JATIMTIMES - Yayasan Aksi Cepat Tanggap (ACT) beberapa hari belakangan banyak menjadi perbincangan. Hal ini lantaran tudingan penyelewengan dana sosial yang dilakukan oleh yayasan untuk kepentingan pribadi.
Dana umat tersebut diduga mengalir untuk gaji bulanan para petinggi yang besarnya begitu fantastis.
Media sosial Twitter sempat ramai dengan tagar #AksiCepatTilep dan #JanganPercayaACT. Tagar #JanganPercayaACT sempat menjadi top ten trending Twitter Indonesia sejak Minggu malam 3 Juli 2022.
Baca Juga : 17 Pasang Warga Jombang Ucap Janji Suci di Polres Jombang
Tagar Jangan Percaya ACT menjadi trending di Twitter bermula dari laporan Majalah Tempo edisi Sabtu, 2 Juli 2022 yang berjudul Kantong Bocor Dana Umat.
Dalam laporan itu disebutkan, gaji Ketua Dewan Pembina ACT disebut-sebut mencapai Rp 250 juta. Sedang pejabat di bawahnya seperti Senior Vice Presiden menerima sekitar Rp 150 juta, Vice Presiden Rp 80 juta, direktur eksekutif Rp 50 juta, dan direktur Rp 30 juta per bulannya.
Tanggapan negatif tentang ACT yang selama ini dinilai cepat menghimpun dana saat terjadi bencana terus bermunculan. Sebab, seperti diketahui ACT merupakan suatu yayasan yang bergerak di bidang sosial dan kemanusiaan.
Mengenai hal tersebut, Harun Alrasyid MIEB PHD akademisi Universitas Islam Malang (Unisma) menjelaskan hal yang berkaitan dengan mekanisme pengupahan, gaji atau sesuatu hal yang manjadi hak dari penggalang dana umat sesuai syariat Islam.
Dijelaskannya, dalam Islam, konsep donasi atau yang dikenal dengan istilah Islamic Social Finance terdapat tiga jenis, yaitu Zakat, Wakaf dan Sedekah atau Infaq. Dan dalam Zakat, yang hukumnya wajib, salah satu golongan yang berhak menerima zakat adalah Amil.
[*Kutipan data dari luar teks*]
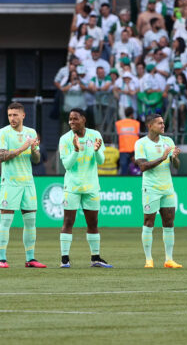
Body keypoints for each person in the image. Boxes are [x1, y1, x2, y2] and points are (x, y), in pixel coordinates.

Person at [58, 108, 112, 269]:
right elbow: (67, 165)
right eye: (70, 119)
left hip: (91, 186)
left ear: (84, 119)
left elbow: (101, 161)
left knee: (93, 222)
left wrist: (96, 151)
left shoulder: (95, 135)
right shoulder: (65, 139)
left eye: (75, 119)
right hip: (72, 186)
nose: (72, 122)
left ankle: (95, 258)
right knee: (68, 221)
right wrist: (75, 150)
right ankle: (64, 259)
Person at [0, 103, 45, 269]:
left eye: (15, 115)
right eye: (10, 115)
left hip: (28, 182)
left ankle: (30, 258)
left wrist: (34, 149)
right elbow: (1, 157)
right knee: (6, 220)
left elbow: (36, 160)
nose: (12, 118)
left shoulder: (31, 133)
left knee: (30, 222)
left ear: (23, 115)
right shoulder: (3, 133)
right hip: (10, 182)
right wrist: (22, 148)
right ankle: (2, 259)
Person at [134, 114, 182, 269]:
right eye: (159, 123)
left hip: (167, 188)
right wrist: (162, 158)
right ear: (150, 126)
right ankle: (149, 260)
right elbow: (142, 167)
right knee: (149, 222)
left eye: (163, 123)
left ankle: (169, 259)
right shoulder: (141, 143)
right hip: (151, 189)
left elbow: (177, 166)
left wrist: (174, 158)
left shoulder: (168, 141)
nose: (163, 125)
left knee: (169, 223)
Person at [116, 107, 140, 176]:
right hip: (134, 150)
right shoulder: (136, 123)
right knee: (136, 171)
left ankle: (124, 185)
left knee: (124, 170)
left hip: (123, 149)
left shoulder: (118, 123)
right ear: (132, 114)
Amil merupakan seseorang yang bertugas menghimpun, mengelola dan menyalurkan dana zakat ini, berhak menerima bagian dari hasil pengumpulan zakat.
Terdapat beberapa pendapat tentang jumlah bagian Amil. Dalam Madzhab Syafii, Amil tidak boleh mendapat bagian yang lebih dari 1/8 hasil pengumpulan zakat, sedangkan di madzhab lain, boleh lebih selama sesuai dengan standar upah yang berlaku sesuai dengan tupoksi Amil.
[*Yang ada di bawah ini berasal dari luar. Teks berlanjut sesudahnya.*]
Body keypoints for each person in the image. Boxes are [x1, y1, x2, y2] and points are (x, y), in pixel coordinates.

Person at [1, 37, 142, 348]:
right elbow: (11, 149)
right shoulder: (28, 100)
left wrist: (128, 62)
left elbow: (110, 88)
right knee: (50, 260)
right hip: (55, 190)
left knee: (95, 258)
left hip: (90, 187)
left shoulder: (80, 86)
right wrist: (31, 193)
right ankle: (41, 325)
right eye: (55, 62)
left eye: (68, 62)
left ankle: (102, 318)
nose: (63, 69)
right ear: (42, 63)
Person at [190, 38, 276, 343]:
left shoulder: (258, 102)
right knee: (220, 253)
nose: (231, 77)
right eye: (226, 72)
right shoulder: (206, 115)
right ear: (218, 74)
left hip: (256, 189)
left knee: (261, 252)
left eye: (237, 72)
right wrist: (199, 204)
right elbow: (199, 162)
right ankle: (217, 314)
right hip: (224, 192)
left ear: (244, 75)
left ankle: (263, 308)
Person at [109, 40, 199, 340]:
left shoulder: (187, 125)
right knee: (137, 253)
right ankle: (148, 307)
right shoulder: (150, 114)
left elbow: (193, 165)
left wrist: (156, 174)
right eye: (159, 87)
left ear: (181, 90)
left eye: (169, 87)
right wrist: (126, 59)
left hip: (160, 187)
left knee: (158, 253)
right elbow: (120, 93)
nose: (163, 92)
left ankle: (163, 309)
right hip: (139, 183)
"Namun yang sering digunakan adalah tidak lebih dari 1/8 untuk operasional lembaga amil zakat," jelas pria yang akrab disapa Harun ini.
Baca Juga : 2.531 Pelanggar Terjaring Mobil INCAR Polres Tuban
Kemudian, dijelaskan Harun perihal wakaf. Dalam Wakaf, pengelola wakaf disebut dengan Nazhir, yang juga berhak mendapatkan bagian dari hasil pengelolaan dana wakaf. Berbeda dengan Amil, bagian nazhir ini disesuaikan dengan kesepakatan antara nazhir dan wakif atau orang yang memberikan wakaf.
"Namun sesuai dengan Pasal 12 UU No 41 tahun 2004 tentang Wakaf, dibatasi tidak boleh lebih dari 10 persen hasil pengelolaan wakaf," papar juga Ketua Program Studi Perbankan Syariah ini.
Sedang untuk Infaq, yang juga merupakan jenis Islamic Social Finance, lebih umum lagi. Dalam Infaq, tidak disebutkan secara langsung besaran persentase atau nama pihak yang mengelola dana sedekah atau infaq. Hal ini dijelaskan pria berkacamata itu, biasanya sudah menjadi kesatuan dengan lembaga amil zakat.
"Biasanya lembaga sosial yang menggalang dana sedekah, menarik sekitar 5 persen untuk operasional penggalangan dan penyaluran sedekah," pungkasnya.